Many politicians want to appear to be for higher academic standards but at the same time polish their political prospects with critics of change. Thus, they are in favor of higher standards but argue it is the fault of school administrators that the changes are poorly implemented.
That’s the line of attack often in this era of Common Core, the new and higher academic standards developed by the states and implemented — sometimes well, and sometimes poorly — in Louisiana schools over the past few years.
In a new report on education improvements in recent years, the Council for a Better Louisiana takes aim at the notion of “poor implementation” during the tumultuous debate over Common Core.
The large scale of changes that were begun several years ago — Common Core was officially adopted in 2010 — required years of planning, training and other changes at the district and school levels.

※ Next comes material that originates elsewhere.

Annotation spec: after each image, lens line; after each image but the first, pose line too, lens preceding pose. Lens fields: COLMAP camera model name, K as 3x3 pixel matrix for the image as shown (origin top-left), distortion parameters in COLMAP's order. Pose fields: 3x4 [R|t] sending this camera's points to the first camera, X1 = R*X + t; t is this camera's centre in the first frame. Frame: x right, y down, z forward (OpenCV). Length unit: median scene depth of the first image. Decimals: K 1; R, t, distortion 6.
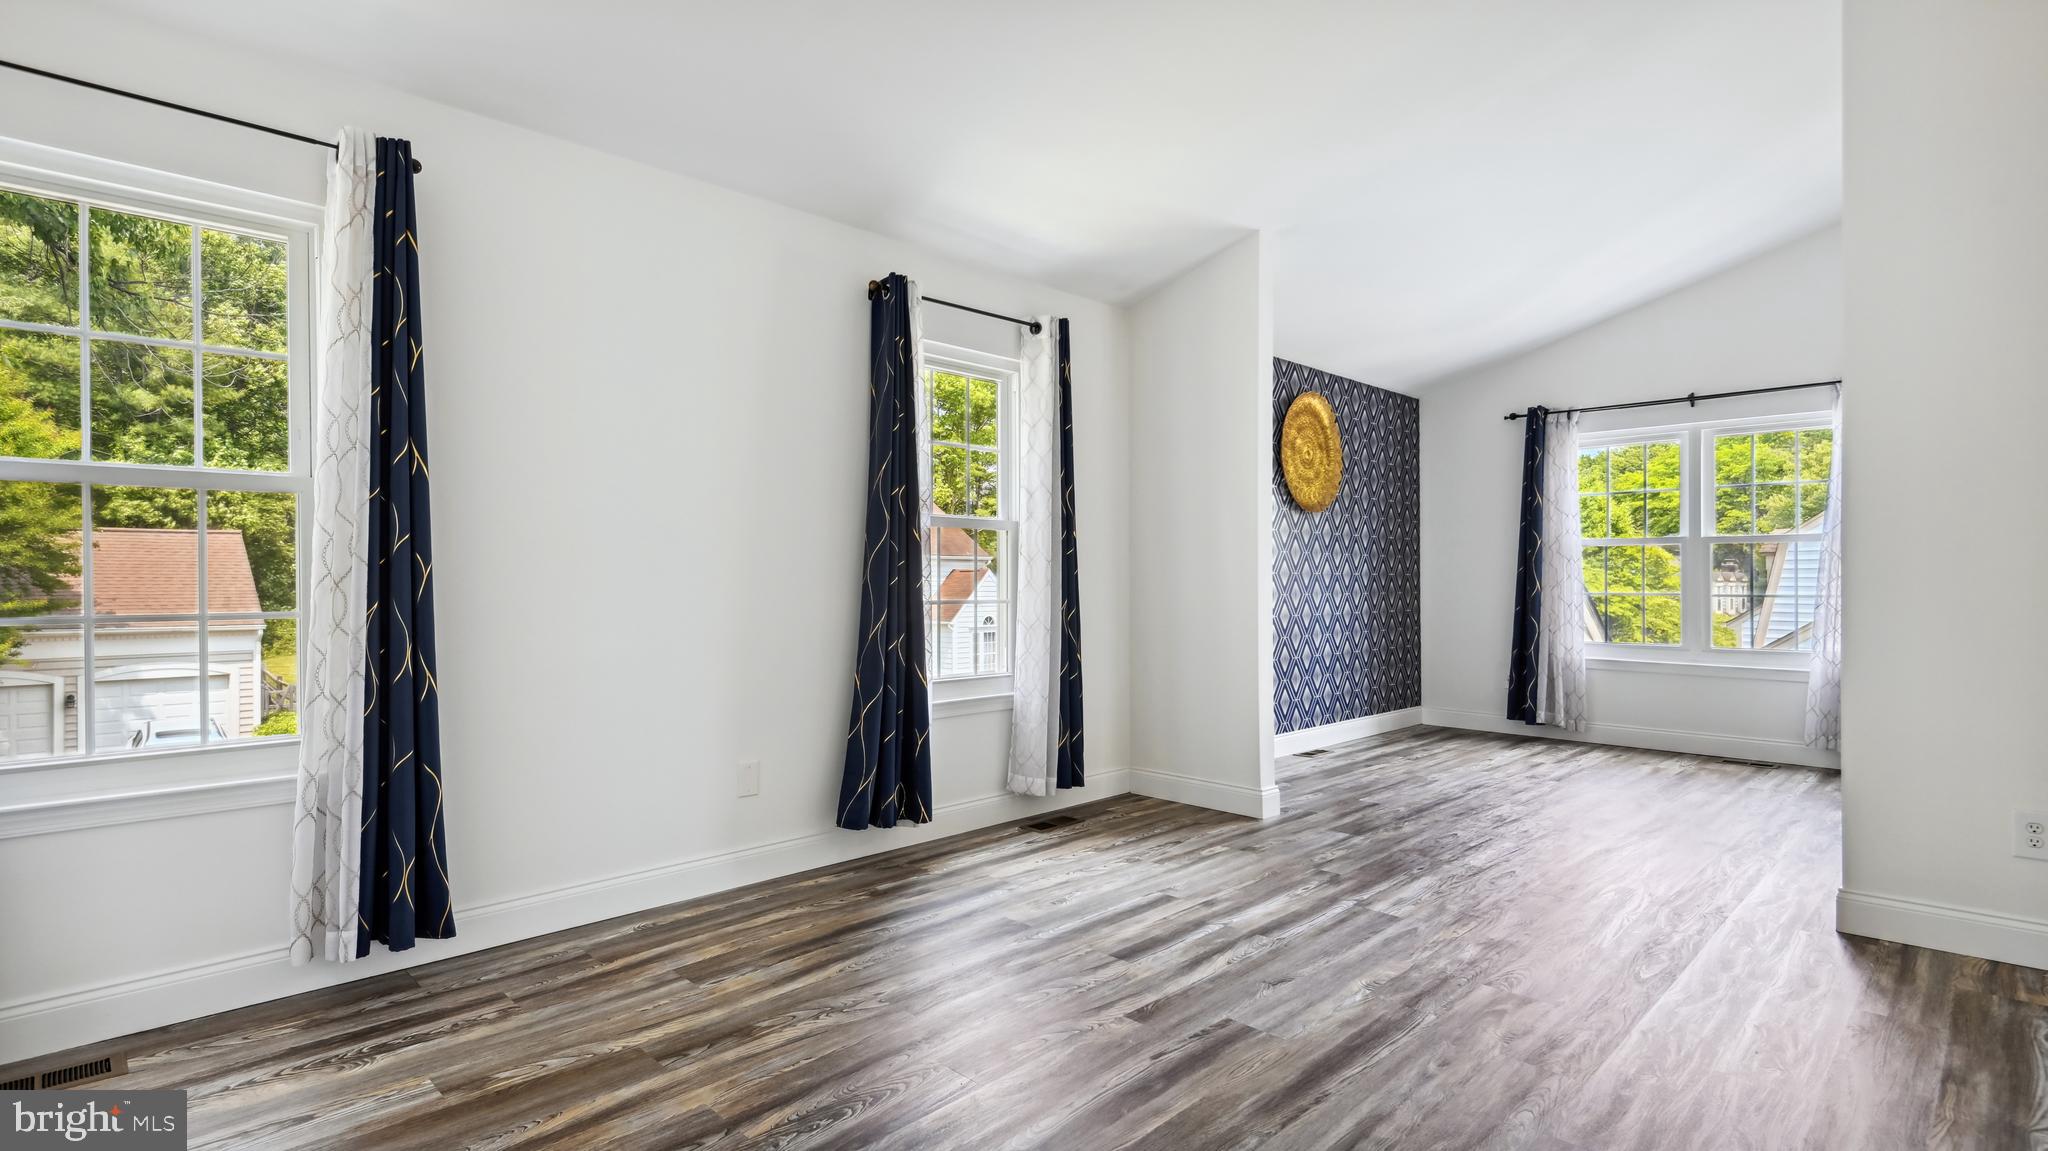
lens RADIAL K [[998.4, 0, 1009.7], [0, 998.4, 576.4], [0, 0, 1]] dist [0.018055, -0.011793]
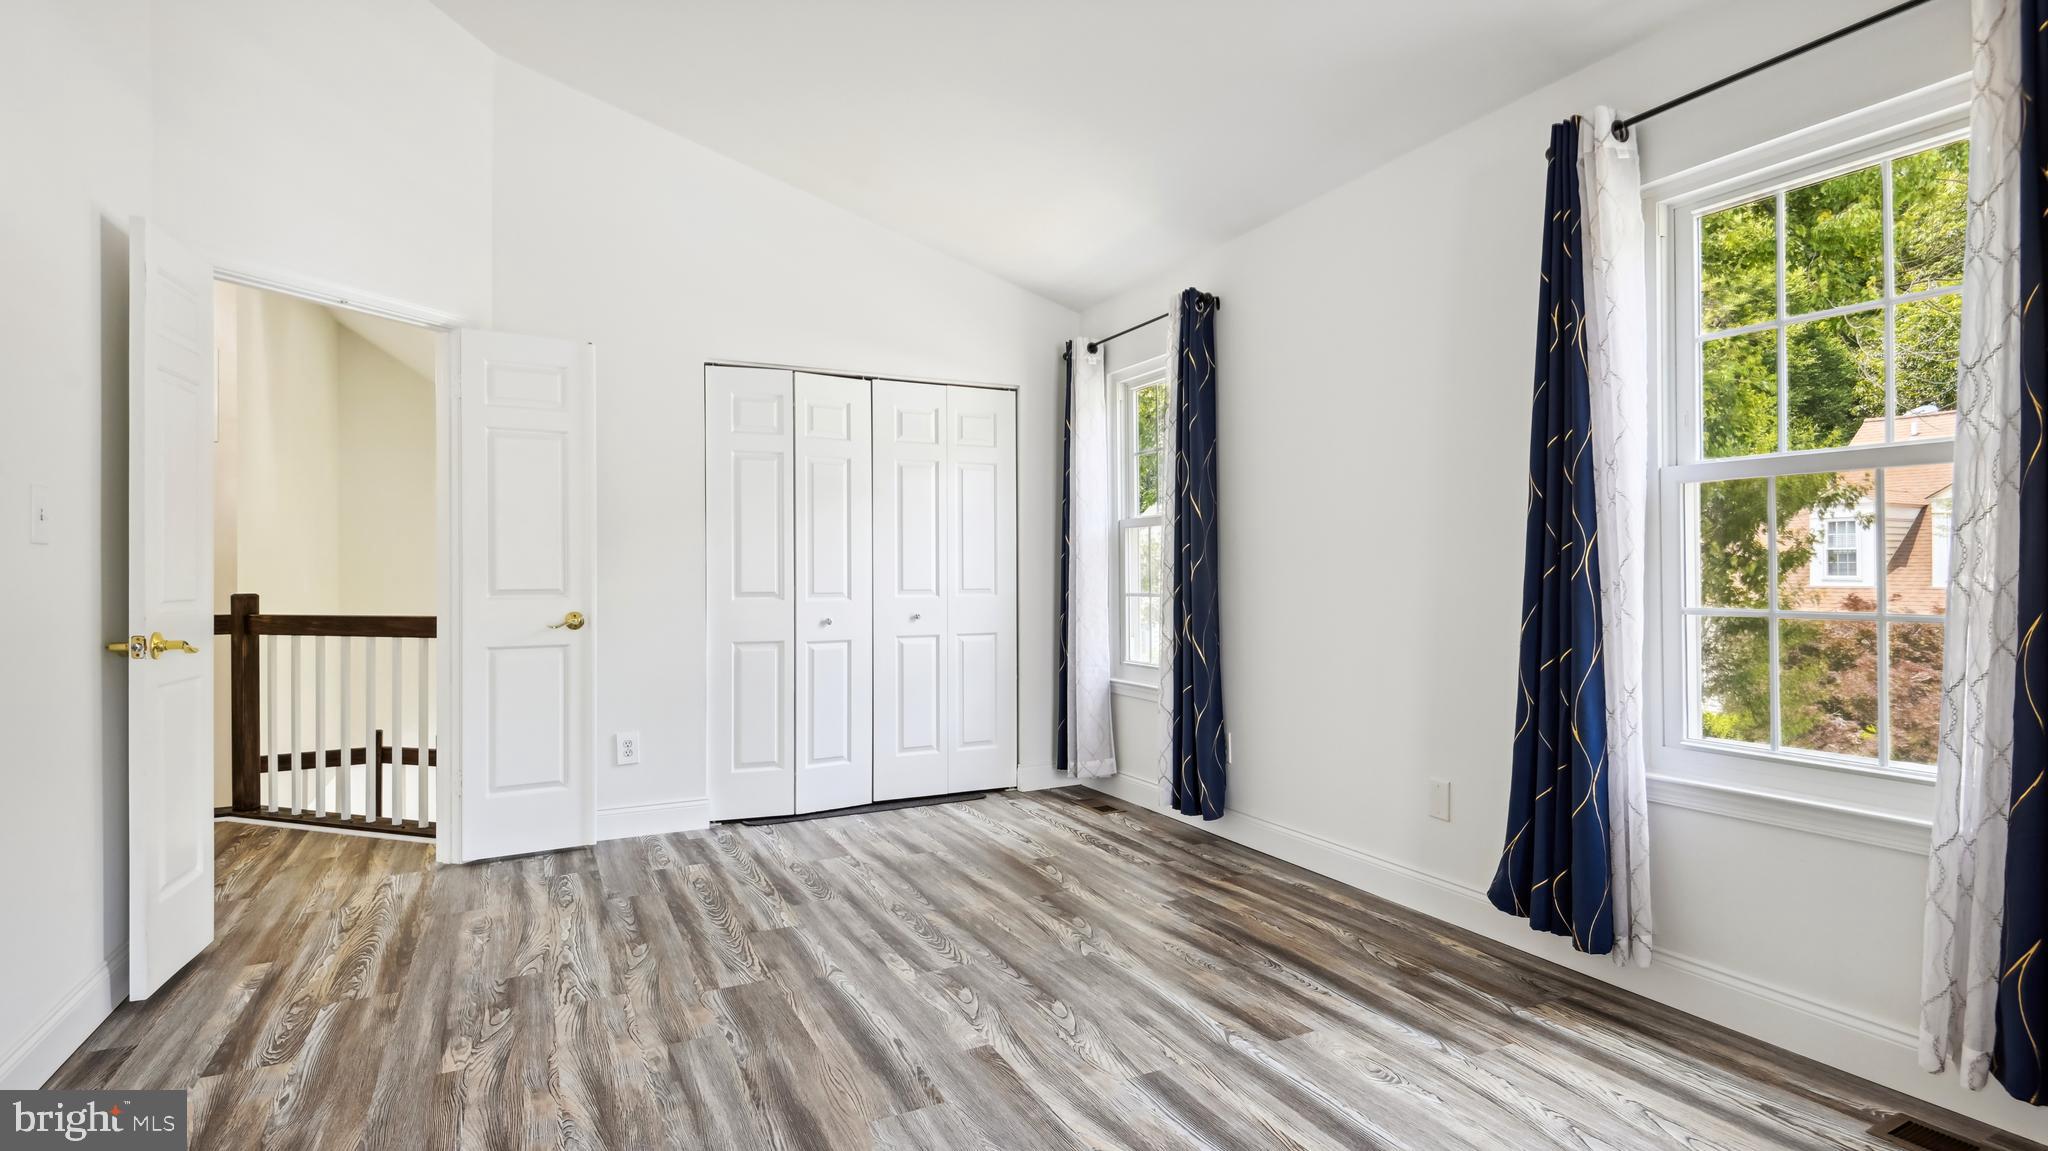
lens RADIAL K [[998.4, 0, 1000.9], [0, 998.4, 569.6], [0, 0, 1]] dist [0.018055, -0.011793]
pose [[-0.319886, 0.002354, -0.947453, 0.833263], [0.007728, 0.999970, -0.000125, -0.001239], [0.947425, -0.007362, -0.319894, 1.103467]]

“Challenges were many,” CABL said. “Local school boards and districts are primarily responsible for implementing these changes through planning and professional development with principals and teachers, choosing and upgrading curricula and technology, analyzing data, informing parents and ensuring strong school leaders.”
That’s a lot, and the state Department of Education also had a role in implementation, CABL pointed out. The state stepped up its role by working with systems on these changes.
What the state could not do was implement the new standards on its own. To hear critics of Common Core argue that it’s the state’s fault that districts didn’t do their jobs is a profound distortion of what CABL called the legitimate problem of implementation: “Some schools and district have shown extraordinary leadership for their students and teachers, acted quickly and have moved ahead — making achievement gains and offering state-of-the-art high school programs. Some districts, for a variety of reasons, fell behind but are now catching up.”
We agree with CABL that the state as a whole cannot step back from what is inevitably going to be a process of several years of moving to higher standards.
But during the heat of an election season, it’s easy to criticize implementation, instead of trying to make the logically untenable arguments against Common Core standards directly. These range from teacher unions against testing and accountability in general to the far-right fantasy of Common Core as a national plot against local control of education.
It’s easy to blame the state for failing implementation. That’s convenient, but it dodges the fact that it is local districts and schools who were in charge of implementation, and got years of notice that new standards would be required.
In this debate, issues of direct responsibility are fudged, so that Common Core can be criticized when the real target of the critics is accountability, requiring schools to be responsible for improving academic performance in the classroom.